# How would 2.5 gallons work?



## Humper (Aug 7, 2006)

I saw a nice little tank that is 2.5 gallons and would fit nicely on my desk. Could I maybe get some good growth of some high light plants with the right equipment or is it too small? Thanks for any info or tips


----------



## 77gp454 (Feb 18, 2007)

Bump
I am interested in hearing this as well.


----------



## XSPhoto (Sep 26, 2007)

myself as well.


----------



## fishermoe14 (Jul 13, 2007)

id had a 2.5 gal that was heavily planted.... but they were just cheapo plants from wally world....was running the ug and a compact floures. idk if this helps







..


----------



## CLUSTER ONE (Aug 2, 2006)

you could do some high light grasses with some driftwood or rockwork

ive seen somebody plant well a bird food dish and it looked great andthey usespebbles to look like boulders so 2.5 will work too


----------



## Doktordet (Sep 22, 2006)

my first tank ever was a 2.5 gallon. I wouls say its a bit on the small side and IMO just get a 10g tank. Get plants that would carpet the substrate. If you do decide to go with the 2.5, get substrate with smaller grains.
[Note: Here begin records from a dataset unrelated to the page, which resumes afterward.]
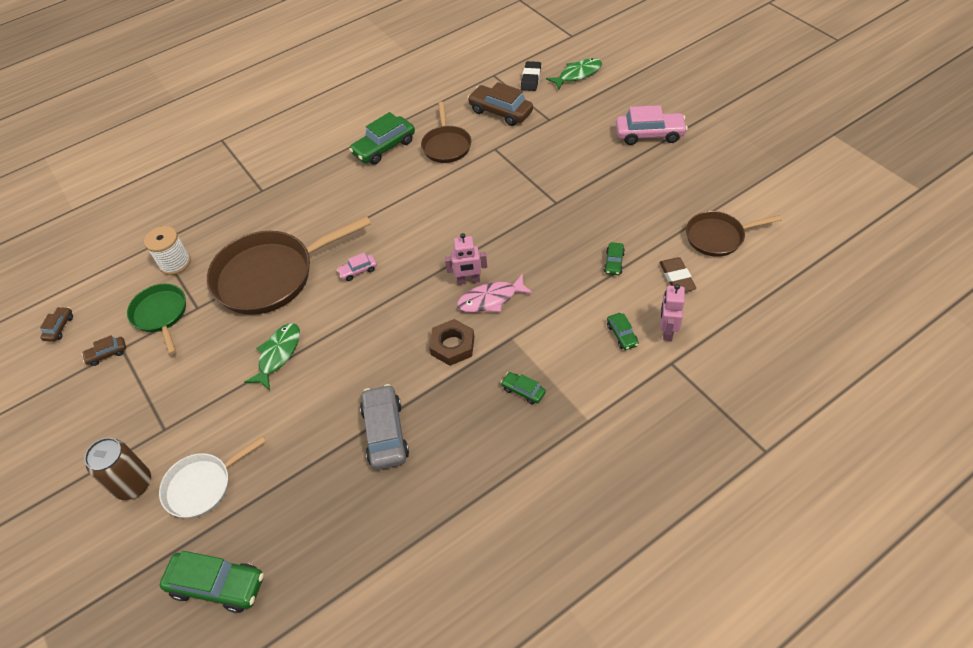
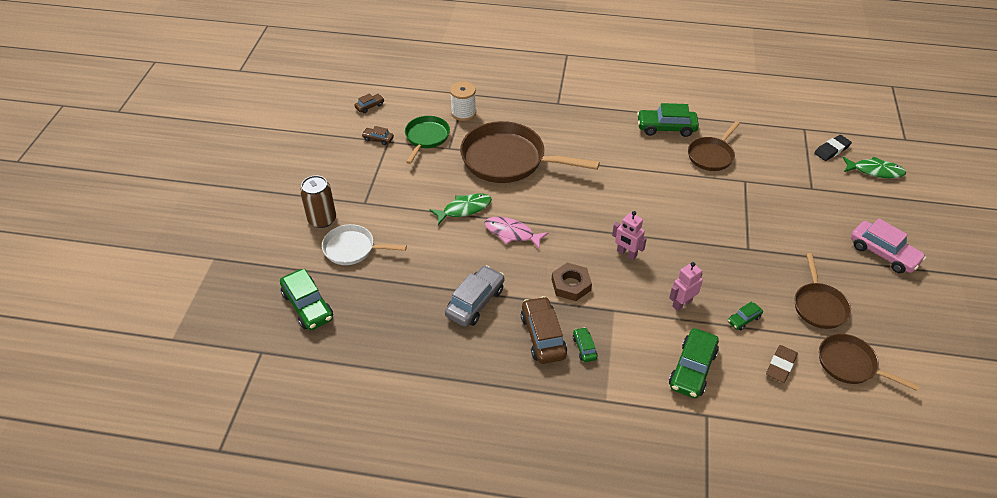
camera: 40 degrees right, 5 degrees down
pink car [337,253,377,281] -> none
pink fish [457,274,533,312] -> pink fish moved to [484,217,548,250]
brown car [467,82,533,126] -> brown car moved to [521,296,567,364]
green car [607,313,639,350] -> green car [669,328,719,398], size x1.96
pink robot [660,284,685,341] -> pink robot moved to [669,262,703,311]
none -> brown pan [795,253,851,329]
Not too fine like sand but not too coarse either like fluorite.


----------



## DiPpY eGgS (Mar 6, 2005)

Sup

Ya know those little high wattage CF lights they are selling for desks all over the place now?
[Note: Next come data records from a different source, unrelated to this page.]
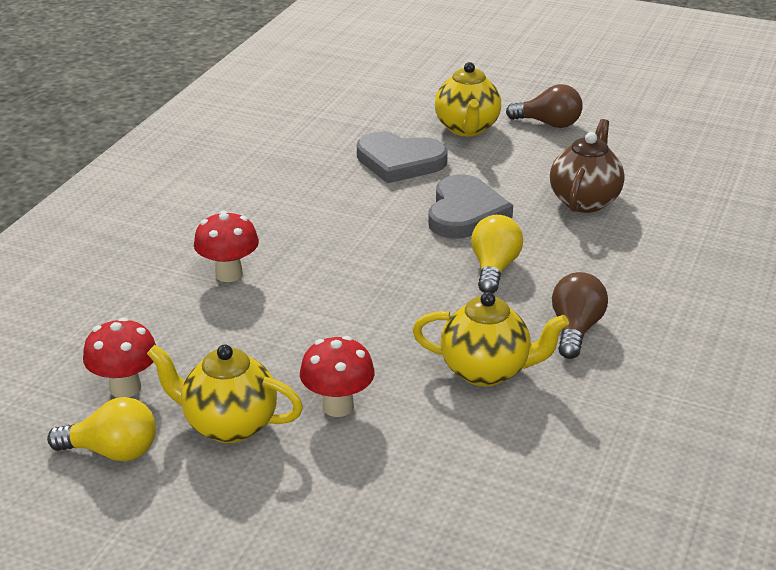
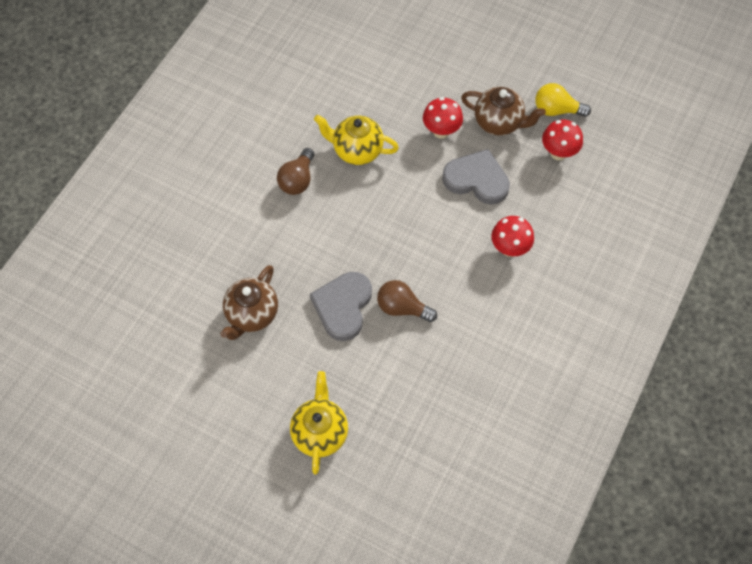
camera: 175 degrees left, 30 degrees up
yellow teapot [147,344,303,443] -> brown teapot [461,87,546,136]
grey heart [357,132,448,183] -> grey heart moved to [442,149,510,205]
yellow light bulb [471,215,523,294] -> none
brown light bulb [506,84,583,128] -> brown light bulb moved to [377,280,437,322]

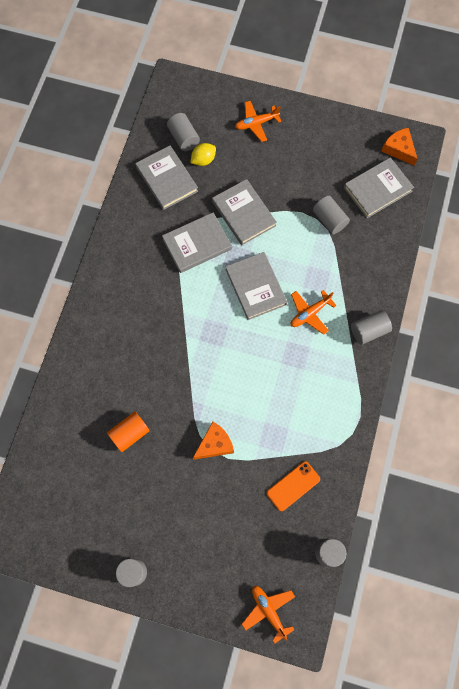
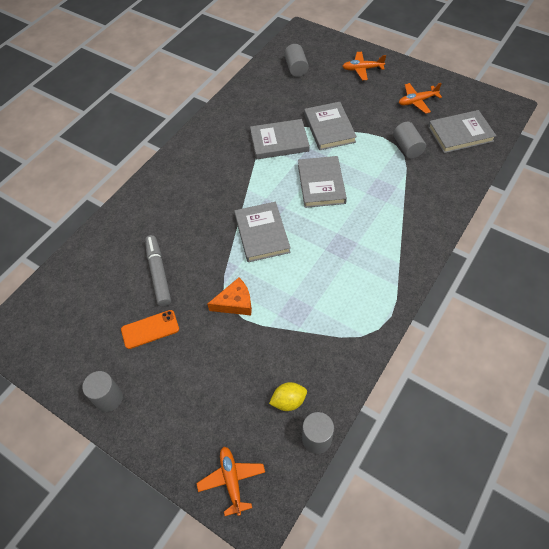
camera: 20 degrees right, 15 degrees down
orange cylinder [107,412,150,452] -> grey marker [145,235,171,306]
grey book [135,145,198,210] -> grey book moved to [234,202,291,262]
yellow lemon [190,143,216,166] -> yellow lemon moved to [269,382,307,411]
orange phone [267,461,320,511] -> orange phone moved to [121,310,179,349]
orange plane [291,290,337,335] -> orange plane moved to [399,83,442,114]
grey cylinder [351,310,392,345] -> none
orange cheese [381,127,417,166] -> none

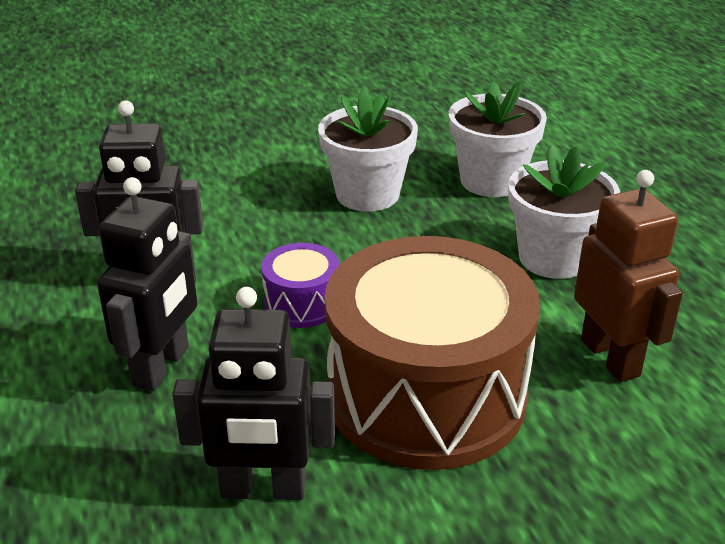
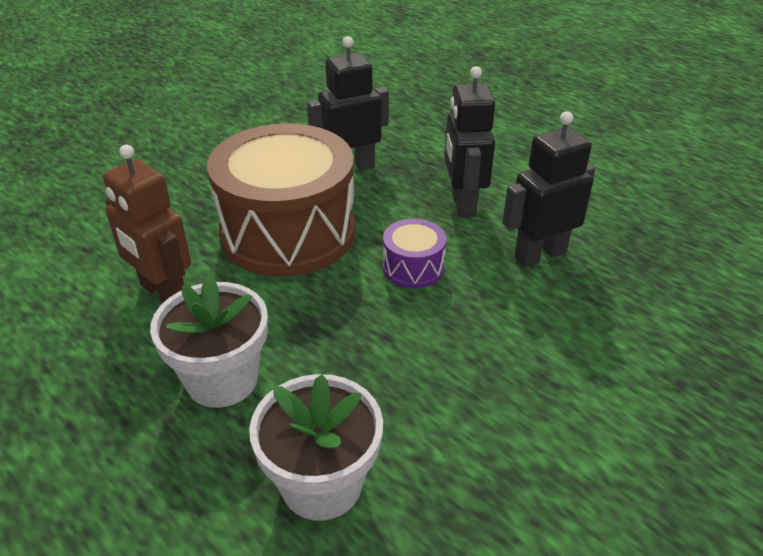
camera: 155 degrees right, 5 degrees up
white flower pot [318,89,418,212] -> none

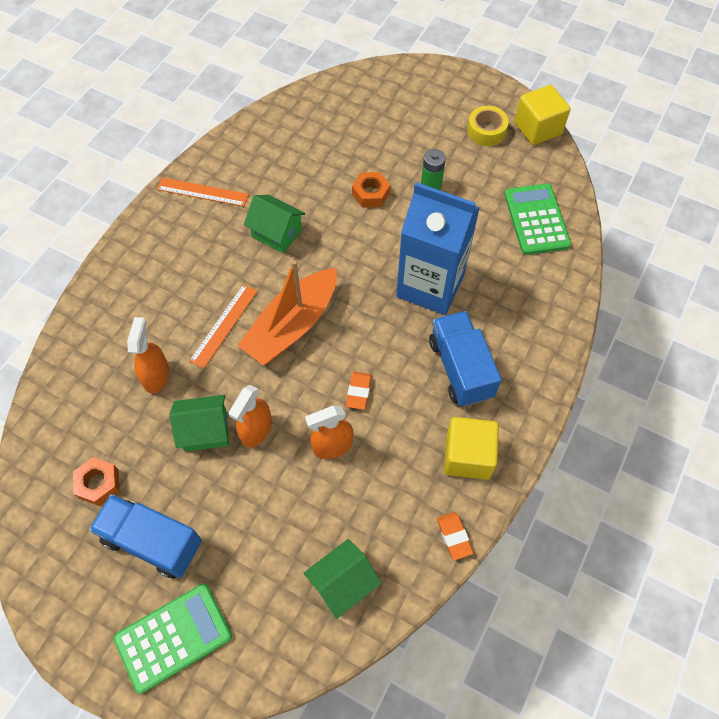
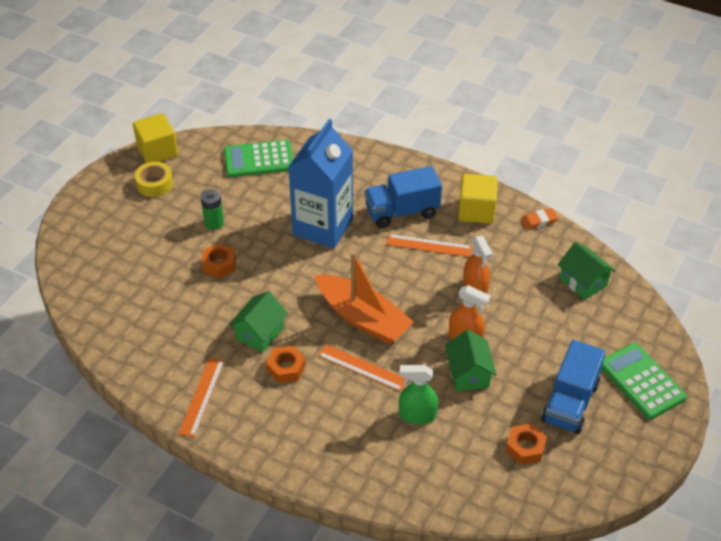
camera: 90 degrees left, 15 degrees down
orange spray bottle [127,317,169,394] -> green spray bottle [399,365,438,424]
orange eraser [346,372,372,410] -> none
none -> orange nut [266,346,306,383]
none -> orange ruler [386,234,473,257]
Well, if you put one of those over it for about 8 hrs a day, add some ferts when needed, changed 50-60% of the water every week, and trimmed it when needed, it would probably look great
Don't forget the cherry shrimp


----------



## Humper (Aug 7, 2006)

Ooo I forgot about cherry shrimp...thanks for the reply. How much wattage should i get? CO2? Thanks for the help guys.


----------



## traumatic (Jan 29, 2003)

Humper said:


> Ooo I forgot about cherry shrimp...thanks for the reply. How much wattage should i get? CO2? Thanks for the help guys.


If you decide on a desk lamp or something, just go w/ the bulb it gives you. For CO2, you could just buy flourish excel. I'd also get flourish comprehensive plant supplement. It's a good fert and will def help your plants.


----------



## DiPpY eGgS (Mar 6, 2005)

I would be more concearned with K rating than wattage for such a small tank.

See if you can get one in the 5000k to 10000k range if you can










a bit of ferts will go a long way as traum said


----------